### TASK MATERIAL
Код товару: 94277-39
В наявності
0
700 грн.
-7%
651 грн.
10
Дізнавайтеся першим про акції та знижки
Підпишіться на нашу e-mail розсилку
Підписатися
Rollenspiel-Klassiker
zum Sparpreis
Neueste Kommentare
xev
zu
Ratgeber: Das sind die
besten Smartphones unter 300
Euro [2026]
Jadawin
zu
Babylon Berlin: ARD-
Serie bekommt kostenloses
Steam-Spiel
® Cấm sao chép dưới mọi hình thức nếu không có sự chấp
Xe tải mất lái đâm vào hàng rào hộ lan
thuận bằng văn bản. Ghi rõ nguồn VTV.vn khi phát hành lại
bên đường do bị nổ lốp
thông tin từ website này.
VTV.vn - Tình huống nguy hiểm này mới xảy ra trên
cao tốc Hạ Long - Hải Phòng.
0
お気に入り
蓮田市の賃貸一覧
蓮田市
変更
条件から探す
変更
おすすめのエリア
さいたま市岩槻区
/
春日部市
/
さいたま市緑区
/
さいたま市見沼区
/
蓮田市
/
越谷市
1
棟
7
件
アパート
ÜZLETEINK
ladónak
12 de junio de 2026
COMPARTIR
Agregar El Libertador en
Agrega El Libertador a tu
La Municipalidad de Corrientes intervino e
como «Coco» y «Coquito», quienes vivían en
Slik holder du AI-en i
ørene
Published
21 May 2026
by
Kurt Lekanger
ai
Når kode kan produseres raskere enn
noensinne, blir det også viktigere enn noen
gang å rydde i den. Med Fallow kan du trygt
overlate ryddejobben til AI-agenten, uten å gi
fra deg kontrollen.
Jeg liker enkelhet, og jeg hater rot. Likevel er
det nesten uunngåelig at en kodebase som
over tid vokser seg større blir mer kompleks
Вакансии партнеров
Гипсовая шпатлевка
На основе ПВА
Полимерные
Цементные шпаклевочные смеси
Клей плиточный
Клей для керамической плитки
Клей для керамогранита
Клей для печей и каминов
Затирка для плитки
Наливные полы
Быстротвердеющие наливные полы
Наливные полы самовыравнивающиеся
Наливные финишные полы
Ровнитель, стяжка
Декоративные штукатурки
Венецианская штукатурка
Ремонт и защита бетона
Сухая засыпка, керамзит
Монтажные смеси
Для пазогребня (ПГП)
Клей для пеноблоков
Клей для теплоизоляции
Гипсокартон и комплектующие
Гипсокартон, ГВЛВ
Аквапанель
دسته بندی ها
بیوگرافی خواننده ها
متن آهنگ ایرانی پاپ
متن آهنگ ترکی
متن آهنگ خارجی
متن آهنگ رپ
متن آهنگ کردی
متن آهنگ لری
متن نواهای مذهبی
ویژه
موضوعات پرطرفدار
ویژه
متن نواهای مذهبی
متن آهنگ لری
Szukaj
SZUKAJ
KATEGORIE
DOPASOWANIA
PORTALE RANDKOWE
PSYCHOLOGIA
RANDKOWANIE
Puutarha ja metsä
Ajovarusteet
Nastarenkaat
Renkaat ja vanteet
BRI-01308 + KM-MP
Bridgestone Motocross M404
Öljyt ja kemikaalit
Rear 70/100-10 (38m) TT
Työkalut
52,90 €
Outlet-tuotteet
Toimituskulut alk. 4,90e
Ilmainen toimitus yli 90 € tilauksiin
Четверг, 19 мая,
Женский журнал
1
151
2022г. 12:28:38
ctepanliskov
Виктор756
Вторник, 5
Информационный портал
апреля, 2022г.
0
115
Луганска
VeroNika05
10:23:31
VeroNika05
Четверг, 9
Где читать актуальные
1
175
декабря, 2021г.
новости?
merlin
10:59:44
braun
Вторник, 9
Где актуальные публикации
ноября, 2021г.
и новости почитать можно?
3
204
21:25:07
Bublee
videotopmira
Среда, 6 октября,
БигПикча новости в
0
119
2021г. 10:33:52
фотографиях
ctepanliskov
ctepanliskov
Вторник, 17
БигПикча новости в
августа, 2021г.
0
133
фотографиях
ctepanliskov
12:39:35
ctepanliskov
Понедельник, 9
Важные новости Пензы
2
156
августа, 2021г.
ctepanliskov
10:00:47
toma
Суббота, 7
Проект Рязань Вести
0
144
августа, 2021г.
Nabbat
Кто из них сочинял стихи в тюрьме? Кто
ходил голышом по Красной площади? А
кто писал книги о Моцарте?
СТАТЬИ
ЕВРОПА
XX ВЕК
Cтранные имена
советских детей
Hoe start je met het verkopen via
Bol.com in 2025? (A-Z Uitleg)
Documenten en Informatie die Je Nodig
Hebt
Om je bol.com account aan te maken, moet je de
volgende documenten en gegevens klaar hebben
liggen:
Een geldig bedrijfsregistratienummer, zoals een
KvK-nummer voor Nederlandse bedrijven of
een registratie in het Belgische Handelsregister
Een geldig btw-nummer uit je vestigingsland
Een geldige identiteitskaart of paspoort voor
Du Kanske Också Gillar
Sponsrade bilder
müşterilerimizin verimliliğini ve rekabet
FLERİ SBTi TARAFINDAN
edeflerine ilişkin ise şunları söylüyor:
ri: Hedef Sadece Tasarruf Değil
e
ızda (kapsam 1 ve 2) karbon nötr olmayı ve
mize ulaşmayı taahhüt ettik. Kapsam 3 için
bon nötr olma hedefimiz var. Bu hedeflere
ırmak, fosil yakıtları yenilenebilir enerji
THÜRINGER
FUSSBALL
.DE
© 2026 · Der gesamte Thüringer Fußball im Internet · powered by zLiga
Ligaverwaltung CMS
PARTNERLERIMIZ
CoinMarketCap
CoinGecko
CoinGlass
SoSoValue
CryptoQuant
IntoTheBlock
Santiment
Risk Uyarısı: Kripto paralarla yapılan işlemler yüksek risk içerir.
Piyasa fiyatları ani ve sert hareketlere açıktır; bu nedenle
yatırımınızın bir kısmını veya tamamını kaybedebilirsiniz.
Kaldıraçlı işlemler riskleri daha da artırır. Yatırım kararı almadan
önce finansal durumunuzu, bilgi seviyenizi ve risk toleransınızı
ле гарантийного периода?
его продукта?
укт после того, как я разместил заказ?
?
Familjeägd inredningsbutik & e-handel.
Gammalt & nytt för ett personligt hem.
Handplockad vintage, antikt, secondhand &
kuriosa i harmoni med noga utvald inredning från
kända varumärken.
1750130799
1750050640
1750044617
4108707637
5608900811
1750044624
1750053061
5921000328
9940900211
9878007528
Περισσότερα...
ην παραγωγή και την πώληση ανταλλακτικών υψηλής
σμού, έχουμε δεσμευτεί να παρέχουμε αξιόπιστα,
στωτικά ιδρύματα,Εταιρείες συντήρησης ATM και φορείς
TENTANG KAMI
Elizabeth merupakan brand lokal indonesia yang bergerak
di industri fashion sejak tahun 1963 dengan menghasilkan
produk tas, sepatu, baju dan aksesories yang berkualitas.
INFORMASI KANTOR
######
- _EXERCISE REQUIREMENTS_
Reproduce every line of the records above word for word, in the same order.

- _OUTPUT OF THE EXERCISE_
Код товару: 94277-39
В наявності
0
700 грн.
-7%
651 грн.
10
Дізнавайтеся першим про акції та знижки
Підпишіться на нашу e-mail розсилку
Підписатися
Rollenspiel-Klassiker
zum Sparpreis
Neueste Kommentare
xev
zu
Ratgeber: Das sind die
besten Smartphones unter 300
Euro [2026]
Jadawin
zu
Babylon Berlin: ARD-
Serie bekommt kostenloses
Steam-Spiel
® Cấm sao chép dưới mọi hình thức nếu không có sự chấp
Xe tải mất lái đâm vào hàng rào hộ lan
thuận bằng văn bản. Ghi rõ nguồn VTV.vn khi phát hành lại
bên đường do bị nổ lốp
thông tin từ website này.
VTV.vn - Tình huống nguy hiểm này mới xảy ra trên
cao tốc Hạ Long - Hải Phòng.
0
お気に入り
蓮田市の賃貸一覧
蓮田市
変更
条件から探す
変更
おすすめのエリア
さいたま市岩槻区
/
春日部市
/
さいたま市緑区
/
さいたま市見沼区
/
蓮田市
/
越谷市
1
棟
7
件
アパート
ÜZLETEINK
ladónak
12 de junio de 2026
COMPARTIR
Agregar El Libertador en
Agrega El Libertador a tu
La Municipalidad de Corrientes intervino e
como «Coco» y «Coquito», quienes vivían en
Slik holder du AI-en i
ørene
Published
21 May 2026
by
Kurt Lekanger
ai
Når kode kan produseres raskere enn
noensinne, blir det også viktigere enn noen
gang å rydde i den. Med Fallow kan du trygt
overlate ryddejobben til AI-agenten, uten å gi
fra deg kontrollen.
Jeg liker enkelhet, og jeg hater rot. Likevel er
det nesten uunngåelig at en kodebase som
over tid vokser seg større blir mer kompleks
Вакансии партнеров
Гипсовая шпатлевка
На основе ПВА
Полимерные
Цементные шпаклевочные смеси
Клей плиточный
Клей для керамической плитки
Клей для керамогранита
Клей для печей и каминов
Затирка для плитки
Наливные полы
Быстротвердеющие наливные полы
Наливные полы самовыравнивающиеся
Наливные финишные полы
Ровнитель, стяжка
Декоративные штукатурки
Венецианская штукатурка
Ремонт и защита бетона
Сухая засыпка, керамзит
Монтажные смеси
Для пазогребня (ПГП)
Клей для пеноблоков
Клей для теплоизоляции
Гипсокартон и комплектующие
Гипсокартон, ГВЛВ
Аквапанель
دسته بندی ها
بیوگرافی خواننده ها
متن آهنگ ایرانی پاپ
متن آهنگ ترکی
متن آهنگ خارجی
متن آهنگ رپ
متن آهنگ کردی
متن آهنگ لری
متن نواهای مذهبی
ویژه
موضوعات پرطرفدار
ویژه
متن نواهای مذهبی
متن آهنگ لری
Szukaj
SZUKAJ
KATEGORIE
DOPASOWANIA
PORTALE RANDKOWE
PSYCHOLOGIA
RANDKOWANIE
Puutarha ja metsä
Ajovarusteet
Nastarenkaat
Renkaat ja vanteet
BRI-01308 + KM-MP
Bridgestone Motocross M404
Öljyt ja kemikaalit
Rear 70/100-10 (38m) TT
Työkalut
52,90 €
Outlet-tuotteet
Toimituskulut alk. 4,90e
Ilmainen toimitus yli 90 € tilauksiin
Четверг, 19 мая,
Женский журнал
1
151
2022г. 12:28:38
ctepanliskov
Виктор756
Вторник, 5
Информационный портал
апреля, 2022г.
0
115
Луганска
VeroNika05
10:23:31
VeroNika05
Четверг, 9
Где читать актуальные
1
175
декабря, 2021г.
новости?
merlin
10:59:44
braun
Вторник, 9
Где актуальные публикации
ноября, 2021г.
и новости почитать можно?
3
204
21:25:07
Bublee
videotopmira
Среда, 6 октября,
БигПикча новости в
0
119
2021г. 10:33:52
фотографиях
ctepanliskov
ctepanliskov
Вторник, 17
БигПикча новости в
августа, 2021г.
0
133
фотографиях
ctepanliskov
12:39:35
ctepanliskov
Понедельник, 9
Важные новости Пензы
2
156
августа, 2021г.
ctepanliskov
10:00:47
toma
Суббота, 7
Проект Рязань Вести
0
144
августа, 2021г.
Nabbat
Кто из них сочинял стихи в тюрьме? Кто
ходил голышом по Красной площади? А
кто писал книги о Моцарте?
СТАТЬИ
ЕВРОПА
XX ВЕК
Cтранные имена
советских детей
Hoe start je met het verkopen via
Bol.com in 2025? (A-Z Uitleg)
Documenten en Informatie die Je Nodig
Hebt
Om je bol.com account aan te maken, moet je de
volgende documenten en gegevens klaar hebben
liggen:
Een geldig bedrijfsregistratienummer, zoals een
KvK-nummer voor Nederlandse bedrijven of
een registratie in het Belgische Handelsregister
Een geldig btw-nummer uit je vestigingsland
Een geldige identiteitskaart of paspoort voor
Du Kanske Också Gillar
Sponsrade bilder
müşterilerimizin verimliliğini ve rekabet
FLERİ SBTi TARAFINDAN
edeflerine ilişkin ise şunları söylüyor:
ri: Hedef Sadece Tasarruf Değil
e
ızda (kapsam 1 ve 2) karbon nötr olmayı ve
mize ulaşmayı taahhüt ettik. Kapsam 3 için
bon nötr olma hedefimiz var. Bu hedeflere
ırmak, fosil yakıtları yenilenebilir enerji
THÜRINGER
FUSSBALL
.DE
© 2026 · Der gesamte Thüringer Fußball im Internet · powered by zLiga
Ligaverwaltung CMS
PARTNERLERIMIZ
CoinMarketCap
CoinGecko
CoinGlass
SoSoValue
CryptoQuant
IntoTheBlock
Santiment
Risk Uyarısı: Kripto paralarla yapılan işlemler yüksek risk içerir.
Piyasa fiyatları ani ve sert hareketlere açıktır; bu nedenle
yatırımınızın bir kısmını veya tamamını kaybedebilirsiniz.
Kaldıraçlı işlemler riskleri daha da artırır. Yatırım kararı almadan
önce finansal durumunuzu, bilgi seviyenizi ve risk toleransınızı
ле гарантийного периода?
его продукта?
укт после того, как я разместил заказ?
?
Familjeägd inredningsbutik & e-handel.
Gammalt & nytt för ett personligt hem.
Handplockad vintage, antikt, secondhand &
kuriosa i harmoni med noga utvald inredning från
kända varumärken.
1750130799
1750050640
1750044617
4108707637
5608900811
1750044624
1750053061
5921000328
9940900211
9878007528
Περισσότερα...
ην παραγωγή και την πώληση ανταλλακτικών υψηλής
σμού, έχουμε δεσμευτεί να παρέχουμε αξιόπιστα,
στωτικά ιδρύματα,Εταιρείες συντήρησης ATM και φορείς
TENTANG KAMI
Elizabeth merupakan brand lokal indonesia yang bergerak
di industri fashion sejak tahun 1963 dengan menghasilkan
produk tas, sepatu, baju dan aksesories yang berkualitas.
INFORMASI KANTOR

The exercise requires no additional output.